(RECORDS TO USE begins)
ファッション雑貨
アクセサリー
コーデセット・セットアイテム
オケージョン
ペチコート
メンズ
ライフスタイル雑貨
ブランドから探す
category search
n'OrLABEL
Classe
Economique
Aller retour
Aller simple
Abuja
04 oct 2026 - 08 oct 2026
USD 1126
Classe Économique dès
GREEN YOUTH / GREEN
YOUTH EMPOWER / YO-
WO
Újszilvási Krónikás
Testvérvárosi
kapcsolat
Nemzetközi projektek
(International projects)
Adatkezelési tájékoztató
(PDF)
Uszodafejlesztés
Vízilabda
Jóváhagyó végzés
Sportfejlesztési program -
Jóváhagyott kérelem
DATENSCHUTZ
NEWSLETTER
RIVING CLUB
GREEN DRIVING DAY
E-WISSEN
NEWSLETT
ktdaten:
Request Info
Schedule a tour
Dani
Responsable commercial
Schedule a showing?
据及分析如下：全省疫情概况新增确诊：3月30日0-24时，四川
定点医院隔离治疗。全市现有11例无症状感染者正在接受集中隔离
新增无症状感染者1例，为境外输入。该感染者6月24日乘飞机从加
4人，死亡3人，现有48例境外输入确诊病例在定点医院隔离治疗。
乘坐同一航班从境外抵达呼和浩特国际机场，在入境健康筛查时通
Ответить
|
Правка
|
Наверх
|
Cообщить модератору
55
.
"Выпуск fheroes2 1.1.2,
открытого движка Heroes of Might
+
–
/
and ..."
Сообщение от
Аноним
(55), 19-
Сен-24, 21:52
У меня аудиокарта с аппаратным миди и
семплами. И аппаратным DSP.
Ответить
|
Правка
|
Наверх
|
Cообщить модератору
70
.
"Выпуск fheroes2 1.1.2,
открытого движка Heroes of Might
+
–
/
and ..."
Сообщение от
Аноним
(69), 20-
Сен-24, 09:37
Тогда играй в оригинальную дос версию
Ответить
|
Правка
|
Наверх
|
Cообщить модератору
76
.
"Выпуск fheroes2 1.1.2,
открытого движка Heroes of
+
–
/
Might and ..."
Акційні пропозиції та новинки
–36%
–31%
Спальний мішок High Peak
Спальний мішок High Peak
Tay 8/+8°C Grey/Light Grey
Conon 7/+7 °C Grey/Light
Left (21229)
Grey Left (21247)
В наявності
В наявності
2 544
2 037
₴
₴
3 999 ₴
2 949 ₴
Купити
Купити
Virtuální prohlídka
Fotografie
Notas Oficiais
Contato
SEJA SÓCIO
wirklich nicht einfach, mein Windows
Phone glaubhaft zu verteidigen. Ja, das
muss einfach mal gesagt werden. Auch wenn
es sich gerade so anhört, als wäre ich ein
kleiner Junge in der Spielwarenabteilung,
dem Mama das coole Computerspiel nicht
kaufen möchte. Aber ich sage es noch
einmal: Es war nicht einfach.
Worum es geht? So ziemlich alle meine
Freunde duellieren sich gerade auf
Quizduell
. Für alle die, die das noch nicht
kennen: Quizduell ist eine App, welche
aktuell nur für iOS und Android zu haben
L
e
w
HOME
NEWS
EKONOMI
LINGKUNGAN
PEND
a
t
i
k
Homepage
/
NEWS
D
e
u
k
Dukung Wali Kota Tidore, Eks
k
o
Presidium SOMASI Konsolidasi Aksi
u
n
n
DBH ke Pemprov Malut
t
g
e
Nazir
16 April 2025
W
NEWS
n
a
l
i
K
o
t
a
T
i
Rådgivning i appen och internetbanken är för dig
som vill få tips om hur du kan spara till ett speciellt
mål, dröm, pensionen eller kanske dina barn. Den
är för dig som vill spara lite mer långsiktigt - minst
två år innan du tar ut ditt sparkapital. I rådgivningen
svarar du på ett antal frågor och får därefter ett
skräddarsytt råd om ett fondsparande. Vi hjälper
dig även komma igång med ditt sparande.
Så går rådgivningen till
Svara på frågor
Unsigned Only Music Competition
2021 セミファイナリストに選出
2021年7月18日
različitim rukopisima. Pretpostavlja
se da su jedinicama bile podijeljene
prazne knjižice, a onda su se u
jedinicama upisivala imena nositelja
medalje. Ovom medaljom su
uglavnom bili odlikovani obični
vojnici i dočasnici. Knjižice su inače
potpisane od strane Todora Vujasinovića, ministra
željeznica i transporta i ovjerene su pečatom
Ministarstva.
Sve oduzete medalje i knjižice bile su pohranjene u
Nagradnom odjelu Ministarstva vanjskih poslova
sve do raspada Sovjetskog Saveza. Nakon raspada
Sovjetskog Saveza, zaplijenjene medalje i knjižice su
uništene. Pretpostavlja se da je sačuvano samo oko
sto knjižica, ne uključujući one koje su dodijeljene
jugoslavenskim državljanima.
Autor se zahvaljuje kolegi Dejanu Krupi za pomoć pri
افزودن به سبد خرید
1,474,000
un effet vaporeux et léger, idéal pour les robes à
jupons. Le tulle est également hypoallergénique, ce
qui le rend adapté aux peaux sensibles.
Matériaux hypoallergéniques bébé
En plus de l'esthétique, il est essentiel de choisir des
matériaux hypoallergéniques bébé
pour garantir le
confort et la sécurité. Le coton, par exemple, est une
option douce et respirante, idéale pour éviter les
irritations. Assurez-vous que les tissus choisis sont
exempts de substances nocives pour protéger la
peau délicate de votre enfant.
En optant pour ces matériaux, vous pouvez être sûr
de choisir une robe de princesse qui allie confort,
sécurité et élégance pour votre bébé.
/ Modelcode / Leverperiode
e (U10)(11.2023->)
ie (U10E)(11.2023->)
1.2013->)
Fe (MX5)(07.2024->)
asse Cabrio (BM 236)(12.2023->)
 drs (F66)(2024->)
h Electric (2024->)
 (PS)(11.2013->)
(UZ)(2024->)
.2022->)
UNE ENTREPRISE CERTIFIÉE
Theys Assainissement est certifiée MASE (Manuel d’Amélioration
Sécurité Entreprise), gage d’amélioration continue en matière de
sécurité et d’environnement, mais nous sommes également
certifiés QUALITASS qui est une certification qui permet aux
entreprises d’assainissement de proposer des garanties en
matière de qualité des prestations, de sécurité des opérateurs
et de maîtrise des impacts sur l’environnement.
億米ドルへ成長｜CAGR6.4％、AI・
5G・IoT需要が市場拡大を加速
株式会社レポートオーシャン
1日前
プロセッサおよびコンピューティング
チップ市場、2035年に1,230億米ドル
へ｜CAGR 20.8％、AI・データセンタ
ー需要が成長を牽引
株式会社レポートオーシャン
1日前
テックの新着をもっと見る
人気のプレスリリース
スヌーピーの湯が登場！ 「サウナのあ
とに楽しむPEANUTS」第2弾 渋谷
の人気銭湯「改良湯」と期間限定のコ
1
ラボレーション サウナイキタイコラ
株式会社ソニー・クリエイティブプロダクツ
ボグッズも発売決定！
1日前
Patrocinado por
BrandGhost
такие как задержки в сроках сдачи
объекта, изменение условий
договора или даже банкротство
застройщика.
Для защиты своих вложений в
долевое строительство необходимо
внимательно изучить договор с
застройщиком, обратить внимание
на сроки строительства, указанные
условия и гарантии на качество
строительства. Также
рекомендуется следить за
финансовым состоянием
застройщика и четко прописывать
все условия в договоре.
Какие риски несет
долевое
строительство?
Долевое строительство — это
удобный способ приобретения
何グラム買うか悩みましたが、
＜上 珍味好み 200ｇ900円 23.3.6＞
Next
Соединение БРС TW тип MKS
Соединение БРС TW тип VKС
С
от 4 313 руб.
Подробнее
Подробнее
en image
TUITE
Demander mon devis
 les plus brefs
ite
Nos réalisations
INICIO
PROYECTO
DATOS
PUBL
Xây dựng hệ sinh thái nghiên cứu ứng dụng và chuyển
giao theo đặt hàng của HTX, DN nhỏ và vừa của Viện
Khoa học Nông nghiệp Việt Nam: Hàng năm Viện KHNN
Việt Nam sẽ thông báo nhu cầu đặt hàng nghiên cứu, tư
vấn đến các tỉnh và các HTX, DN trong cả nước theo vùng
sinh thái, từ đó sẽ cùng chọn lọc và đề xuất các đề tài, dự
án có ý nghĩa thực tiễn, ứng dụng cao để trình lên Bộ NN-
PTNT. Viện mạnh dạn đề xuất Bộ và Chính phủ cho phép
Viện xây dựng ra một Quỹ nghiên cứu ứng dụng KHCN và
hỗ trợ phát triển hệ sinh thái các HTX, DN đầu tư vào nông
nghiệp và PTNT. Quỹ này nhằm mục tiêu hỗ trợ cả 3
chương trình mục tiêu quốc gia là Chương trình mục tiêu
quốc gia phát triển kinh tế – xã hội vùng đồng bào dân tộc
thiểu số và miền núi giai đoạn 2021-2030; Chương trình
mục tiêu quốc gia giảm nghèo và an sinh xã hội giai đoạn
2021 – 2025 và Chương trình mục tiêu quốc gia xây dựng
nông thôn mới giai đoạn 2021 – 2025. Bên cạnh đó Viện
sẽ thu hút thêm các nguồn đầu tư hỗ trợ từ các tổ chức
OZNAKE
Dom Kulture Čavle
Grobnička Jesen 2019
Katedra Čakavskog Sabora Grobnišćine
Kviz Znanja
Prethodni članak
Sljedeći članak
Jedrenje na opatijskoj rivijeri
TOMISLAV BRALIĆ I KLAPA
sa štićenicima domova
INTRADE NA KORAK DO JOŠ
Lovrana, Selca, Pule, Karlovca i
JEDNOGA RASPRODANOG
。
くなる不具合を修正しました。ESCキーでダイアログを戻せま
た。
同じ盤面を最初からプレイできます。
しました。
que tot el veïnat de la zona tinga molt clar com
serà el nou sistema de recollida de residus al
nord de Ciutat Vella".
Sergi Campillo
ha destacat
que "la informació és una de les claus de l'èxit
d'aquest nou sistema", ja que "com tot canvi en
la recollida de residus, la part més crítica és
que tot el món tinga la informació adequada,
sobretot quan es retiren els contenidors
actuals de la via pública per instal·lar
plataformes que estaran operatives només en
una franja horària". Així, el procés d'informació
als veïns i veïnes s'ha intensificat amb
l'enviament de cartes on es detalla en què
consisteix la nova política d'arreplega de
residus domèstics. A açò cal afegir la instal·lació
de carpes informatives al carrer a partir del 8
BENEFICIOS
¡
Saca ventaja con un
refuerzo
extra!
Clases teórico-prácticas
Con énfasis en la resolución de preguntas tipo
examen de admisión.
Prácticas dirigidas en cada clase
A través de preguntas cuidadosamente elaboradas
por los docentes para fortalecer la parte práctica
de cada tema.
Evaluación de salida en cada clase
(RECORDS TO USE ends)
# WHAT IS REQUIRED:
Reproduce word for word the lines of the records above, starting with the first line and going on through the line that contains "(International projects)", with both of these lines included.

# THE ANSWER:
ファッション雑貨
アクセサリー
コーデセット・セットアイテム
オケージョン
ペチコート
メンズ
ライフスタイル雑貨
ブランドから探す
category search
n'OrLABEL
Classe
Economique
Aller retour
Aller simple
Abuja
04 oct 2026 - 08 oct 2026
USD 1126
Classe Économique dès
GREEN YOUTH / GREEN
YOUTH EMPOWER / YO-
WO
Újszilvási Krónikás
Testvérvárosi
kapcsolat
Nemzetközi projektek
(International projects)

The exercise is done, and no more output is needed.